Che cos’è l’umanità? Che cosa dovrebbe essere l’umanità se non la famiglia delle famiglie? Che cos’è la Chiesa se non la famiglia delle famiglie? Che cos’è la famiglia se non quella immagine di Dio famiglia che è nella Trinità? Allora noi vogliamo gridare questa fede nelle nostre piazze come ha voluto il Rinnovamento nello Spirito Santo. Io spero che qui a Napoli e in tutte le piazze, in tutto il mondo, si gridi che la famiglia è viva perché Dio è vivo, perché Cristo è vivo e noi non possiamo prescindere da questa Parola di Dio.
Nessuno potrà mai limitarci dal gridare con forza che la famiglia è sacra, che la famiglia è fondamento, che la famiglia è cellula, che la famiglia si sviluppa come segno e manifestazione d’amore. Cos’è la famiglia se non un rapporto di amore tra padre e madre, tra genitori e figli, tra figli e genitori? Perché c’è la crisi della famiglia? Perché c’è crisi di amore. Perché quando una madre e un padre smettono di amarsi, quando i genitori non sanno trasmettere amore ai figli, allora arriva la crisi. Qual è la chiave? Ritrovare l’amore che Dio pone a fondamento della famiglia.
Quanti di voi vivono in famiglie cristiane nelle difficoltà, nelle sofferenze però fedeli a questo amore che avete giurato davanti a Dio e davanti alla Chiesa? Dobbiamo riscoprire l’amore come fondamento della famiglia. Cos’è l’educazione dei genitori verso i figli? È un’arte di amore. I genitori devono insegnare ai figli ad amare, a darsi, a donarsi come loro si sono donati. Il genitore non può dire: “io ti ho generato, ora vai per la tua strada”. È ogni giorno, in ogni momento che il genitore continua a generare un figlio con il suo amore. Quando questa corrente di amore si esaurisce allora i rapporti vengono meno.
Non basta dire: “Voglio bene a mio figlio perché gli dò i soldi per compare la motocicletta, la macchina...”. Non è così. Tu, genitore, vuoi che il figlio ti onori? Non ti deve onorare perché gli dai i soldi ma perché gli comunichi amore, perché ogni giorno gli dai il tuo amore, la tua vita, la tua donazione. È quello che noi vogliamo realizzare. È questa la famiglia di Dio, questa la famiglia della Chiesa. Vorremmo che tutte le famiglie fossero come questa perché la famiglia sana è anche elemento di sviluppo per una società, per una comunità. Una comunità è famiglia delle famiglie quando si vive come fratelli e sorelle, come figli di uno stesso padre. È allora che la società cresce, aumenta.
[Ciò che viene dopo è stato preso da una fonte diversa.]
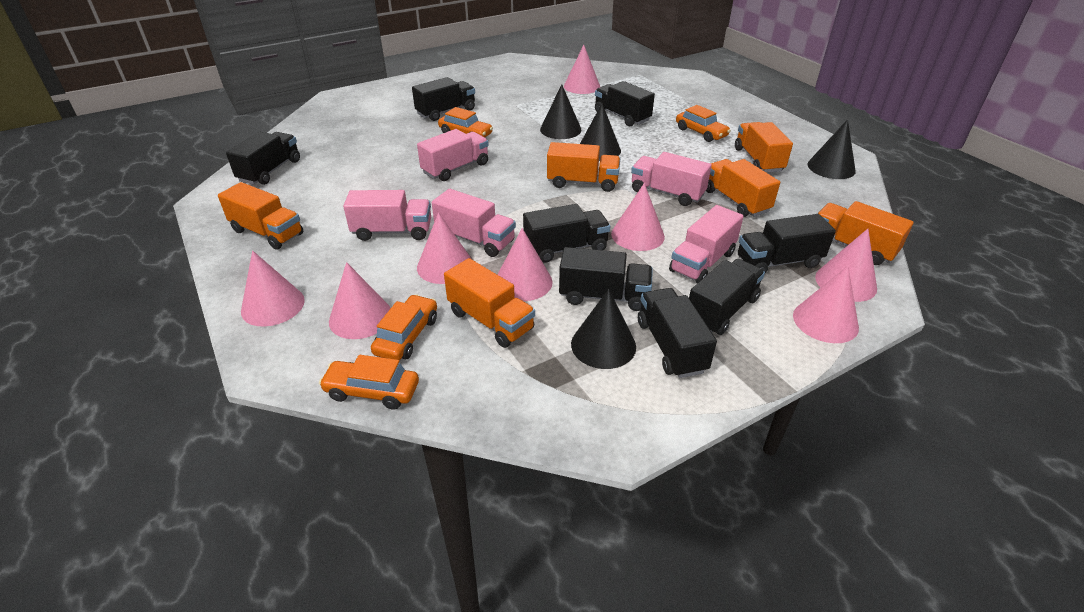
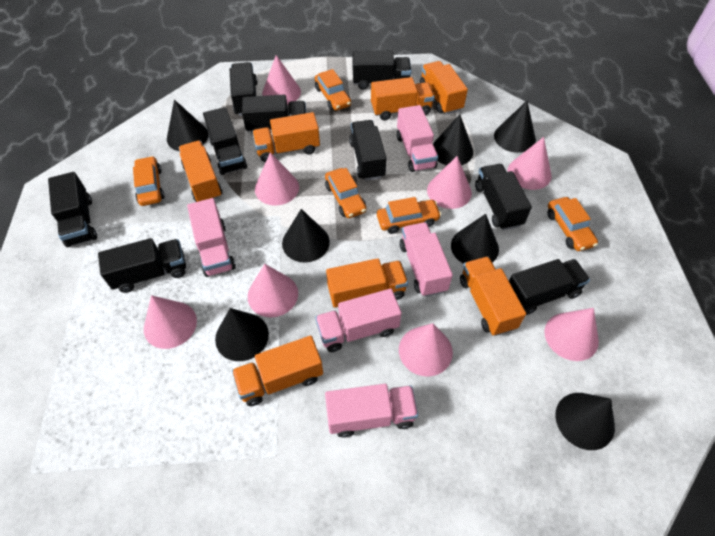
black cone: 4 -> 7
black truck: 8 -> 9
orange car: 4 -> 5
orange truck: 6 -> 7

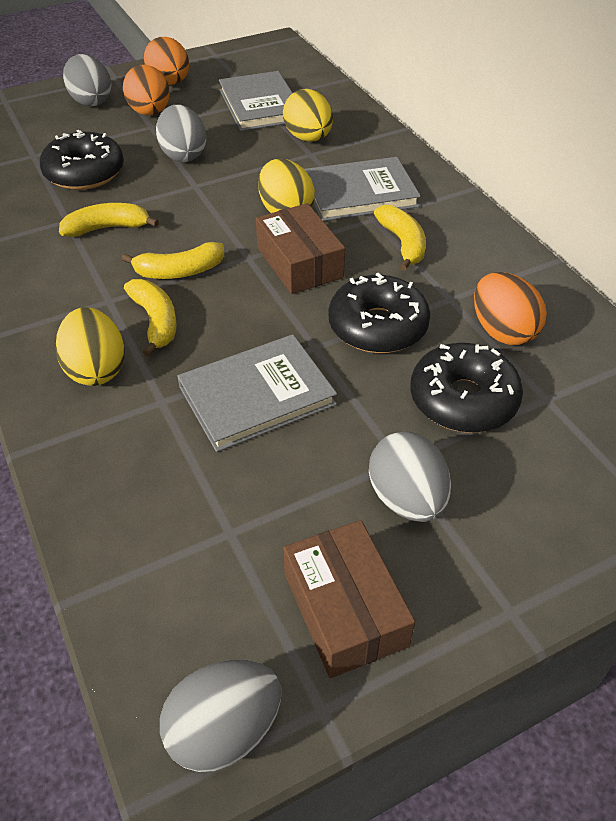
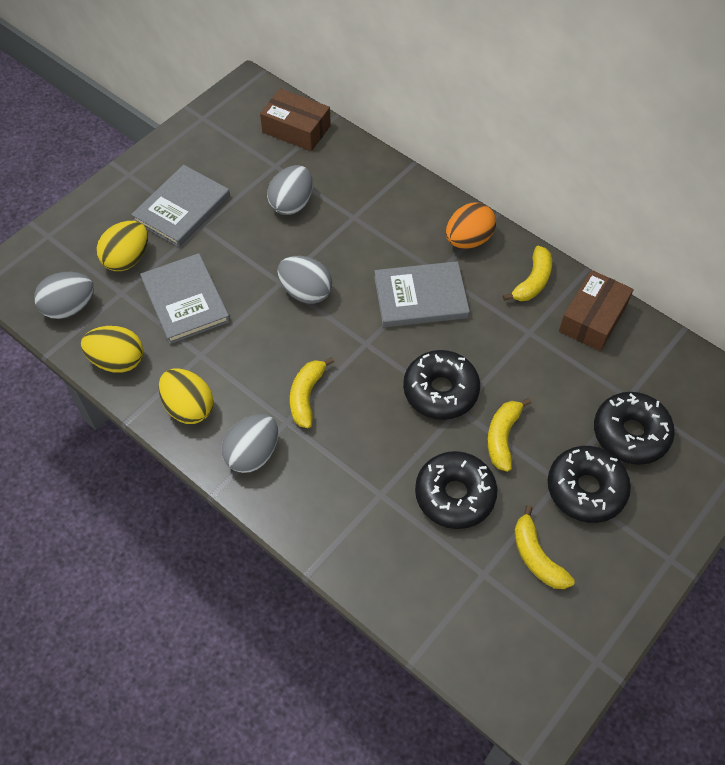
black donut: 3 -> 4
orange egg: 3 -> 1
È questo il mio augurio: Dio benedica le famiglie, l’umanità, la famiglia umana, la famiglia degli uomini e delle donne, la famiglia dei giovani, la famiglia dei figli, la famiglia di cui noi siamo espressione vivente. Il Signore ci assista, aiuti anche coloro che si fanno promotori di questa verità fondamentale per il futuro di tutti noi. Dio benedica e la Madonna che è la madre delle famiglie ci accompagni!